──────── Exercise input ────────

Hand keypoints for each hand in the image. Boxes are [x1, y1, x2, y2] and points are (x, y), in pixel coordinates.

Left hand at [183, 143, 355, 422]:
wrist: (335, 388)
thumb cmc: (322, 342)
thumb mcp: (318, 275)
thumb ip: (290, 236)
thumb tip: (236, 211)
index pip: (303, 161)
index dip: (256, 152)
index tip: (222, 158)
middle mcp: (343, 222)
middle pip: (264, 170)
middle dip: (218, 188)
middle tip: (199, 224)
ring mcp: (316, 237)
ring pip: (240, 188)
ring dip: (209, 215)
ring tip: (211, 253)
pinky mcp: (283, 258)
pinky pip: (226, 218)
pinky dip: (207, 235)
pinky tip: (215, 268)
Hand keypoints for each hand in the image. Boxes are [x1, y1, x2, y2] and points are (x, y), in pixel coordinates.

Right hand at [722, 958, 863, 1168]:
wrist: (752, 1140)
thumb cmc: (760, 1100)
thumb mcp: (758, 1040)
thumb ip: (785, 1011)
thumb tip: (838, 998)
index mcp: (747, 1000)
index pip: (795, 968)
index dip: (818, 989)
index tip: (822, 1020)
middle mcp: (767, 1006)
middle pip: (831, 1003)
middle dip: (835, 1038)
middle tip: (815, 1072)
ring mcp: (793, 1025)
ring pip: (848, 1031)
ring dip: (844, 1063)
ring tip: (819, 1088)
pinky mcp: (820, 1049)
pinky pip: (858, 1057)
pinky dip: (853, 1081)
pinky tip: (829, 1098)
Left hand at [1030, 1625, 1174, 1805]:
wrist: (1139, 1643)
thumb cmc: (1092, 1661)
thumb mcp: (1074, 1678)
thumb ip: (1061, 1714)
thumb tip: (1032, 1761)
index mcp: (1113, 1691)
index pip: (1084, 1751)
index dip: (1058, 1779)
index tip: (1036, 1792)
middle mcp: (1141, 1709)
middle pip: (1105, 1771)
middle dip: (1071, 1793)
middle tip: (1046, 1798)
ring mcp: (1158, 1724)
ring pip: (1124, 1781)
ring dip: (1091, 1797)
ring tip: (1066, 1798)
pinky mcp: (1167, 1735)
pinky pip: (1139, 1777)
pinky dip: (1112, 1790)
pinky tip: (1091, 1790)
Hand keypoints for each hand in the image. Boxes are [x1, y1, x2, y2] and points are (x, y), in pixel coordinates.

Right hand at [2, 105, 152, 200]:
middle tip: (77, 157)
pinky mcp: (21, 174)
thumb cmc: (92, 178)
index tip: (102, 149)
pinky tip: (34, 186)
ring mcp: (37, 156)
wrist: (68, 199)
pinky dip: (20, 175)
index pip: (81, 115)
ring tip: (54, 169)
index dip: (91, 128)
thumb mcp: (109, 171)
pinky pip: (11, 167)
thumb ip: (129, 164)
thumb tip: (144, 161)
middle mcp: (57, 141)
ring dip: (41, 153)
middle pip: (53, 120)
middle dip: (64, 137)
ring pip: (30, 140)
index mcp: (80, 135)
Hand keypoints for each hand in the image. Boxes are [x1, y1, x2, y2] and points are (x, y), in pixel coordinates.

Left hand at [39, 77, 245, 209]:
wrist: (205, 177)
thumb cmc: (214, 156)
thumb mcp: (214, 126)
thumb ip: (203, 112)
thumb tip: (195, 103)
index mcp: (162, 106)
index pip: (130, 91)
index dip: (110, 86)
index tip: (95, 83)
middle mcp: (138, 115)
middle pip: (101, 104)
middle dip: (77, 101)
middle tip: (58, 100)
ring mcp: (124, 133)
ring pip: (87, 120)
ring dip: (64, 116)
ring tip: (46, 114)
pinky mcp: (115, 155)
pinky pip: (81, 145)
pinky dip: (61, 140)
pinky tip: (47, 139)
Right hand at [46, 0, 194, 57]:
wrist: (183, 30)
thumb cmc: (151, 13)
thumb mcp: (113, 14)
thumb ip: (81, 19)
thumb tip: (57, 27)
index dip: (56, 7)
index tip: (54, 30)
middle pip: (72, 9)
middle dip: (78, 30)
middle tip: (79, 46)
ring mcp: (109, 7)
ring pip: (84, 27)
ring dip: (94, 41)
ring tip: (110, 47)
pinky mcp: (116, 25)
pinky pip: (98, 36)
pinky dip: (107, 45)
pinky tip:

────────

Each line above that holds the string "wrist" should be copied and shown.

wrist: (335, 388)
wrist: (752, 1140)
wrist: (1139, 1643)
wrist: (68, 199)
wrist: (205, 177)
wrist: (183, 30)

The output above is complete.